SOURCE EXCERPT:
↓

Gender bias refers to the tendency to prefer one gender over another. It is a form of unconscious bias, or implicit bias, which occurs when one individual unconsciously attributes certain attitudes and stereotypes to another person or group of people [13]. In context of job applications, gender bias implies discriminating applicants based on their gender rather than their skills and abilities.`

Increase in share of households headed by women. [14]

Learning past applicants and evaluating new applicants based on that knowledge can lead to a gender bias. If a company or specific job role has been previously, or stereotypically, been dominated by a specific gender, the algorithms may learn that as a trend and hence choose future applicants biased for that gender. A real world example of this is illustrated by Amazon s recent experience with its AI recruiting tool [15]. Being a men dominated tech company, at a time when tech was in turn dominated by men, Amazon's AI recruiting tool which it had been developing for past 4 years learnt to prefer male applicants over female applicants. Therefore, it flagged keywords like "women's club" and "president women's chess club" as negatives where they would be otherwise preferred as positives as they indicate leadership positions. Therefore, this led to a bias against the female gender.

↑

EXTRACTED INFORMATION:
↓

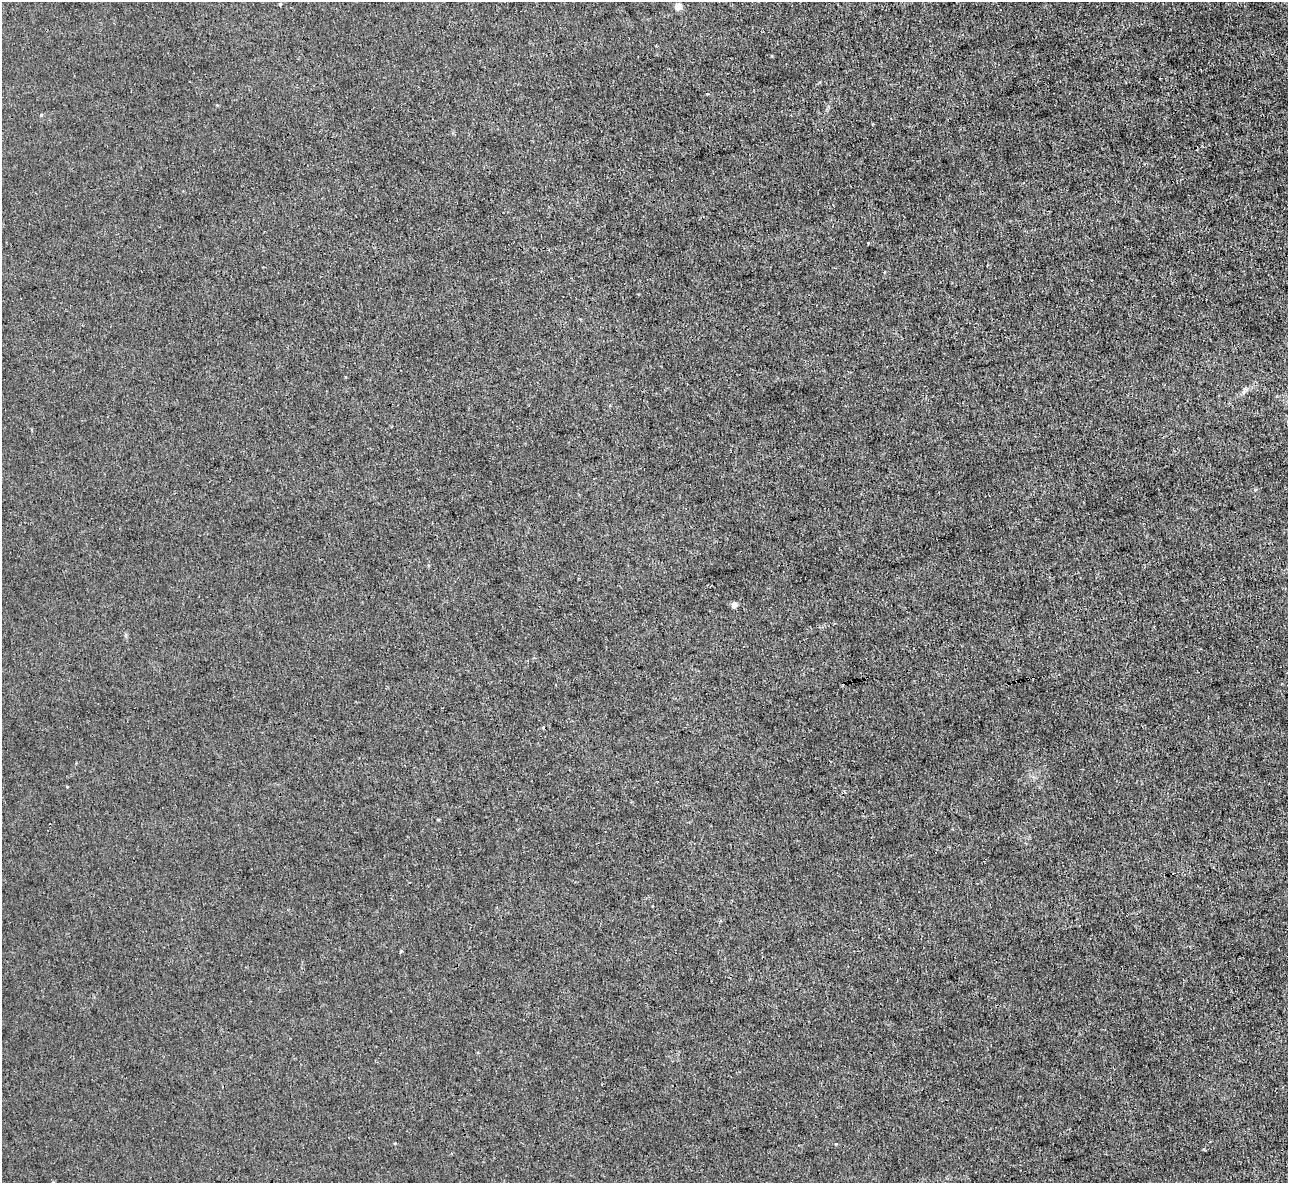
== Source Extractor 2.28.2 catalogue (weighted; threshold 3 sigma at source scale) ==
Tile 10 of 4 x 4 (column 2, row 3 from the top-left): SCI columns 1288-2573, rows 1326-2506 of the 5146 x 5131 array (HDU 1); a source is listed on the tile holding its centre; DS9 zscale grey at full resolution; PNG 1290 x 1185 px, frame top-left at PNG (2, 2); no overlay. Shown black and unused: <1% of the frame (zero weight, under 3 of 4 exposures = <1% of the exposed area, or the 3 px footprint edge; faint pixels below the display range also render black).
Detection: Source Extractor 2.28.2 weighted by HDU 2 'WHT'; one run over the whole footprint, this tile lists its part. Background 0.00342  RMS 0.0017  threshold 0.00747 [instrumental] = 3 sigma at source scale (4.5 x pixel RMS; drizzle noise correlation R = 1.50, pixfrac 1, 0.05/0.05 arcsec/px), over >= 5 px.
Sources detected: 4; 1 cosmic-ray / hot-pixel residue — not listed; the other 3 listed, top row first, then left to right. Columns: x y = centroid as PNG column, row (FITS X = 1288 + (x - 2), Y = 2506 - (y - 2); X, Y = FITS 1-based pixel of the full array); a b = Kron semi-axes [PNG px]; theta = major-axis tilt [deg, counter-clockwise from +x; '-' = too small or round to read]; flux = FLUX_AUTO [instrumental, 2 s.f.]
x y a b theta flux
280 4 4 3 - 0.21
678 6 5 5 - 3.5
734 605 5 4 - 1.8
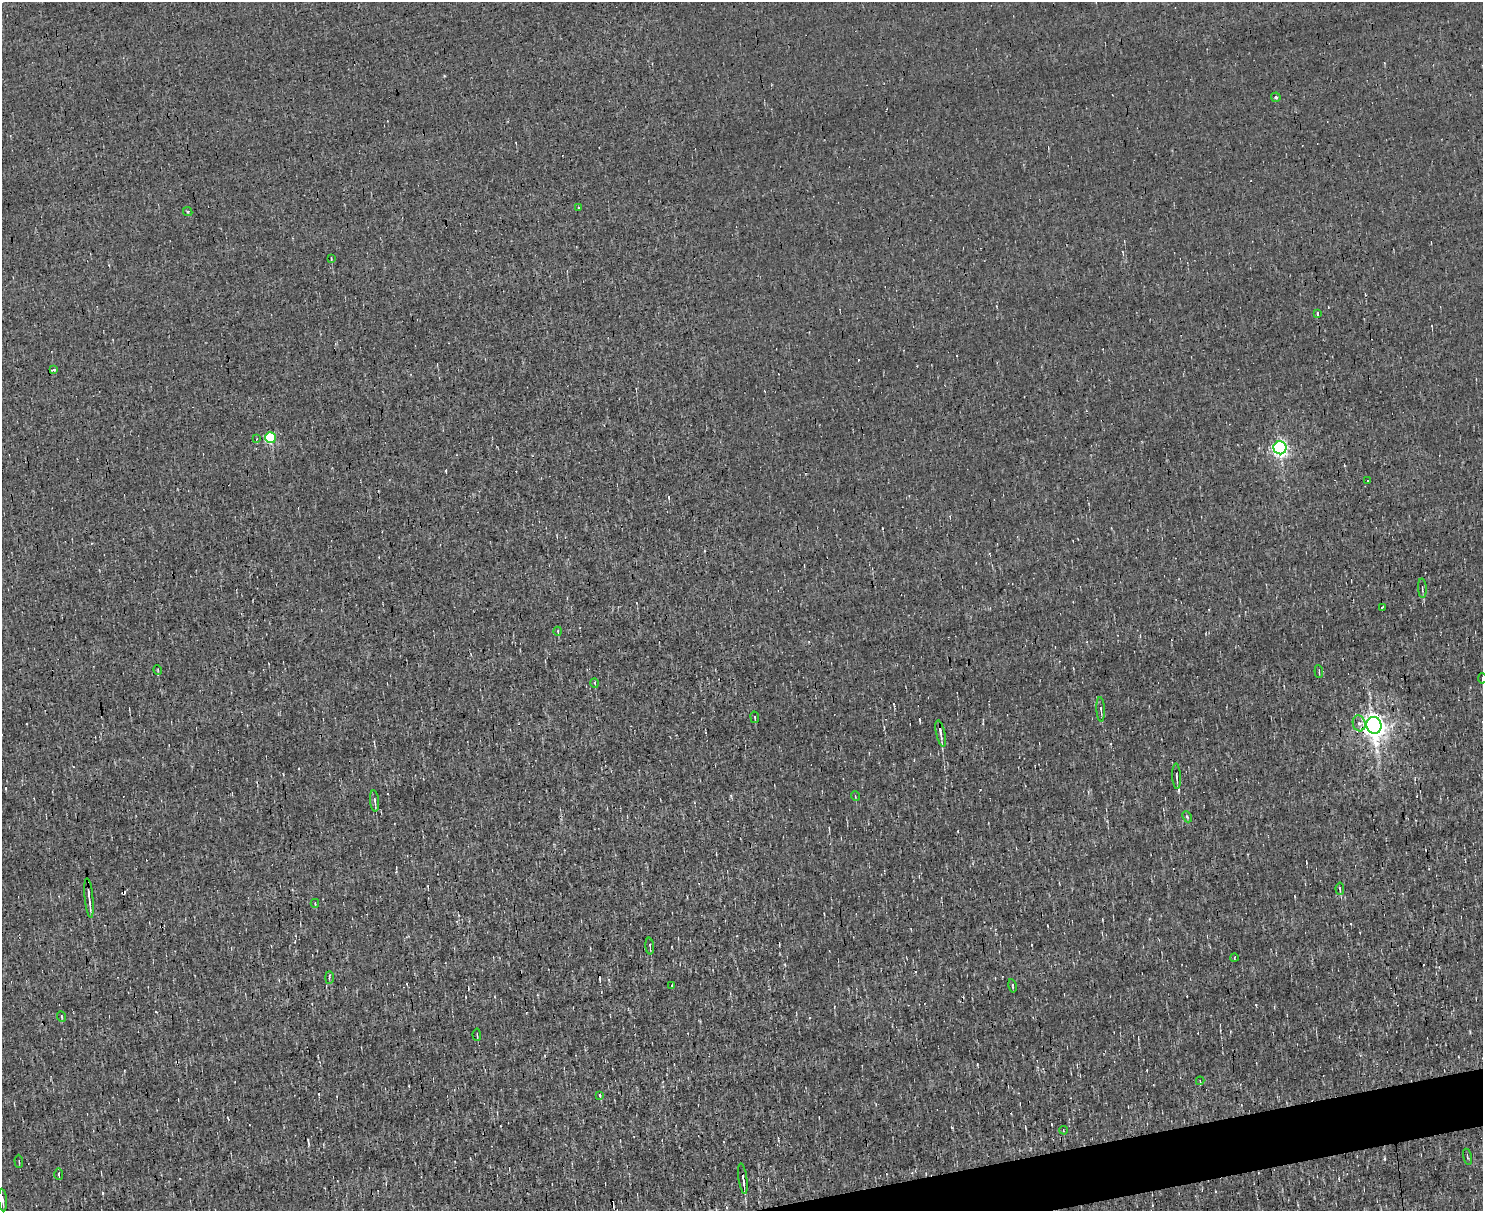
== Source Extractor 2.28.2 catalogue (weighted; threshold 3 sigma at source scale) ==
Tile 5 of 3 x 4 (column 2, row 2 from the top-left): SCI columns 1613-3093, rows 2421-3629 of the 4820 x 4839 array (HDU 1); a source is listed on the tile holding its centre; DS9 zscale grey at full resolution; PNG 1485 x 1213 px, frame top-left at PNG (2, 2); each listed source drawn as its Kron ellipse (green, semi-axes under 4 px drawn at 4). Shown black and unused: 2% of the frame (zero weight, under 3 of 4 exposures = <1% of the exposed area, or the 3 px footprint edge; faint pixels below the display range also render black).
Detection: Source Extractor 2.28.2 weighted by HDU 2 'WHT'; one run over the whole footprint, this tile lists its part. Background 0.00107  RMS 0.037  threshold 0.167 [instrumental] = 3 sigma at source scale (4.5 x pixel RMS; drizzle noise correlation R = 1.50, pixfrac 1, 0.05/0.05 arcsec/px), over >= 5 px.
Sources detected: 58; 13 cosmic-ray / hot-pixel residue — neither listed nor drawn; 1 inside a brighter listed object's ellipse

↑

EXERCISE TASK A: According to the gender bias passage, how many years had Amazon been developing its AI recruiting tool?
EXERCISE TASK B: Summarize the gender bias passage in two sentences.
EXERCISE TASK C: List every bracketed reference number that appears in the gender bias passage.
Answer using only the gender bias passage.

TASK OUTPUT A: Four years.

TASK OUTPUT B: Gender bias is an unconscious preference for one gender over another, and in job applications it means judging applicants by gender rather than by skills and abilities. Algorithms that learn from past applicants in male-dominated roles can pick up that pattern, as happened when Amazon's AI recruiting tool learned to prefer men and scored terms like "women's club" as negatives.

TASK OUTPUT C: [13], [14], [15]